Experience, ah that golden part of a resume. Good to have especially when its relevant and often not having it can be why you didn’t get the job. And for people trying to break into a new field or fresh out of school, it very naturally leads to the question ‘if no one will hire me, where am I supposed to get experience?’ If you’re an aspiring Data Scientist, the solution can be to build a project.
Data Science education opportunities are wide in scope, including formal basic and advanced degrees, certificate programs, and a variety of online learning formats. Reputable education providers are the best way to learn the basic and advanced skills data scientists need to succeed. But what it doesn’t provide is real hands-on experience. There are a few internships available (IBM is advertising one, exactly!), which certainly will help you get real world experience. They are truly limited – IBM is advertising one – yep exactly one! Plus, for many aspiring data scientists an unpaid or even a low paying internship is not an option, they need to keep their current jobs while they work towards a career in data science.
This is where having your own project can prove to potential employers what you can create. Projects can focus on just about anything, Data Optimal suggests these five types of data science projects will boost your portfolio, and help you land a data science job:
1. Data Cleaning is probably the most in demand action a data scientist can perform. If we know nothing else about data, we know that lots of it is just a mess. Some of this is caused by the overwhelming volume of data and, that first time efforts don’t always get the data as clean as needed to be useful. Here is a great example of real-life data cleaning project by Tich Mangono. A quick Google search can supply lots of sources for data that could use some cleaning.
2. Exploratory Data Analysis allows for a greater understanding of data and does it in a visual way. Generating questions using this process can lead to new, insightful discoveries. For the stakeholder a visual display of the data and how it will help solve their problem is the ultimate objective for a business. Being able to produce actionable data is the true value of data analysis. This interesting project on the cost of missed doctor’s appointments by William Koehrsen is a good EDA example.
3. Interactive Data Visualizations take data analysis a step further using tools like dashboards. Corporate oriented end-users and the data science team can work together to draw insights that shape business decisions. Plus, for end-users that may very possibly be overwhelmed by the plethora of detail a dashboard is an easier way to work with the data. Microsoft provides a useful guide for creating dashboards.
4. Machine Learning sounds like the basis for a futuristic science fiction movie, in this case it is relying on patterns or inference vs. specific requests. Start with the basics such as linear and logistic regression which are easier to explain to upper level management. Focus on a project that has business impact and you’re sure to impress potential employers. Denis Batalov’s project using AWS, does a great job of exploring the impact of customer churn – a very important business issue.
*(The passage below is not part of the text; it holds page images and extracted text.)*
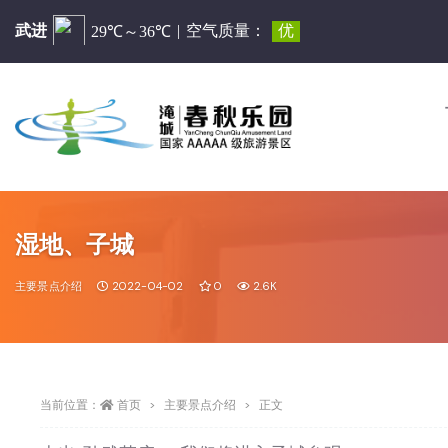
湿地、子城
主要景点介绍
2022-04-02
0
2.6K
当前位置：
首页
主要景点介绍
正文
5. Communication has become more and more important as the major skill needed in every business, in every field. Regardless of how insightful or valuable your model may be, you must be able to explain it to the stakeholders for buy-in. Communication is what makes a great data scientist versus a good one. Take a look at these data science presentations on Data Science Central using SlideShare for some inspiration. Keep in mind that presentations are relevant, geared toward the specific audience and demonstrate results that have a business impact. And as the old saying goes ‘practice, Practice, PRACTICE.’
Document all your projects on GitHub using a GitHub Pages portfolio and link them to your LinkedIn profile so they can be found easily by potential employers. GitHub provides a plethora of tools and services in an environment with other data scientists. Share your work, get input and showcase your projects.
Once you’ve got a project or a few to show potential employers you should find that the experience part of your CV is now an asset. You should be able to knock that next job interview out of the park!